Play #15: Paint from quick sketches or memory.

Sketch at Rock Creek I often like this method better than painting from photos because you rely on artistic interpretation and your impression of what you saw. It allows for more creative freedom than slavishly copying a photo, an easy habit to fall into (I've been there).

I made this sketch with a ballpoint pen on a napkin while on a break in a college cafeteria. And here's what I came up with...

Rock Creek view

Cloud eats city Driving home one day I noticed a beautiful, big white cloud towering over the city's horizon. I painted my impression from memory without a sketch and added the simple silhouette of skyscrapers, with almost no detail.

I can't emphasize enough: when you're starting out keep your paintings simple, simple, simple! If you try difficult subjects (and fail) you may lose confidence and interest. Also, you want to feel some visual excitement about your subject, whatever it may be. "I can't wait to paint that!" should energize your brain.

I used only the big brush in this painting. Sign-lettering experience helped me get mostly straight lines on the buildings.

Play #16: Paint symbolic illustrations.

Fruitful growth These last five paintings each illustrate a concept. The first one is all about personal growth and fruitfulness at any age, any gender, any race. It's a painting that is very simple and basic -- a tree with a human as the trunk, an optimistic sunny dawn -- and the sky is the limit!

These kinds of paintings don't need to be "pretty" or too perfect. As in cartooning, the idea is far more important than the prettiness of the painting.

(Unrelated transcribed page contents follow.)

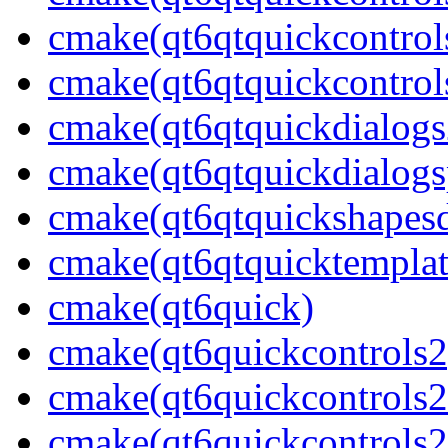
cmake(qt6qtquickcontrol
cmake(qt6qtquickcontrols
cmake(qt6qtquickdialogs
cmake(qt6qtquickdialogs
cmake(qt6qtquickshapesd
cmake(qt6qtquicktemplat
cmake(qt6quick)
cmake(qt6quickcontrols2
cmake(qt6quickcontrols2
cmake(qt6quickcontrols2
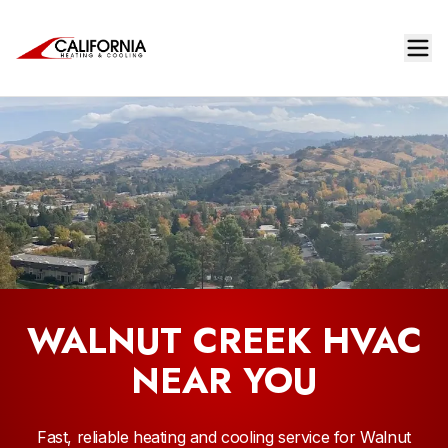
WALNUT CREEK HVAC
NEAR YOU
Fast, reliable heating and cooling service for Walnut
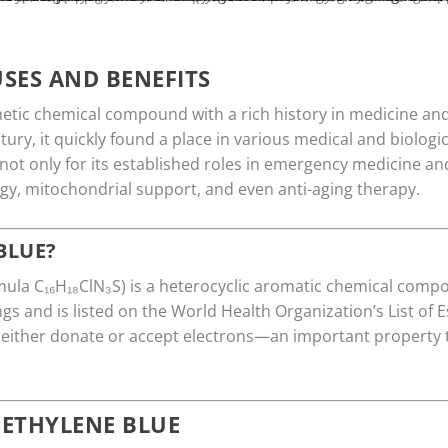
SES AND BENEFITS
etic chemical compound with a rich history in medicine and 
ntury, it quickly found a place in various medical and biologi
ot only for its established roles in emergency medicine and
gy, mitochondrial support, and even anti-aging therapy.
BLUE?
ula C₁₆H₁₈ClN₃S) is a heterocyclic aromatic chemical compo
ings and is listed on the World Health Organization’s List of 
 either donate or accept electrons—an important property 
METHYLENE BLUE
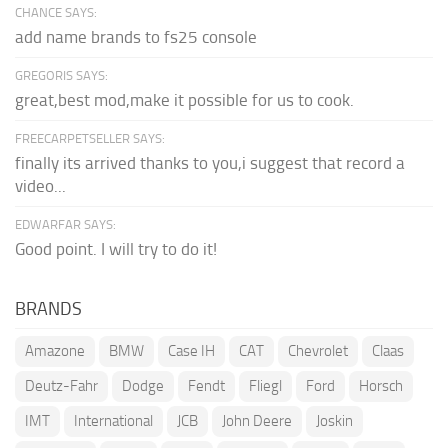
CHANCE SAYS:
add name brands to fs25 console
GREGORIS SAYS:
great,best mod,make it possible for us to cook.
FREECARPETSELLER SAYS:
finally its arrived thanks to you,i suggest that record a
video...
EDWARFAR SAYS:
Good point. I will try to do it!
BRANDS
Amazone
BMW
Case IH
CAT
Chevrolet
Claas
Deutz-Fahr
Dodge
Fendt
Fliegl
Ford
Horsch
IMT
International
JCB
John Deere
Joskin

If you're in a foul mood you may want to paint a dark, brooding symbolic painting to express your frame of mind. Any idea is fair game: spirituality, romance, humor, depression, dreams, and so on.
Dreamer Speaking of dreams, here's a guy snoozing inside my painting. What's he doing there? Who let him in? I tried to illustrate dream activity, REM sleep, and our creative unconscious. I kept the man simple (what else?), block-like, borrowing the idea from Picasso. I don't think he minds.

Isaac becoming

I had to include some harmless sex! This is biblical Abraham's sperm approaching Sarah's egg. Stars in the background represent God's promise to Abe: countless descendants from that one happy union of sperm and egg.

Again -- simple idea, simple painting. Henry David Thoreau said it in two words: "Simplify, simplify." Whether it's your life or acrylic painting, the 19th century philosopher was on to something.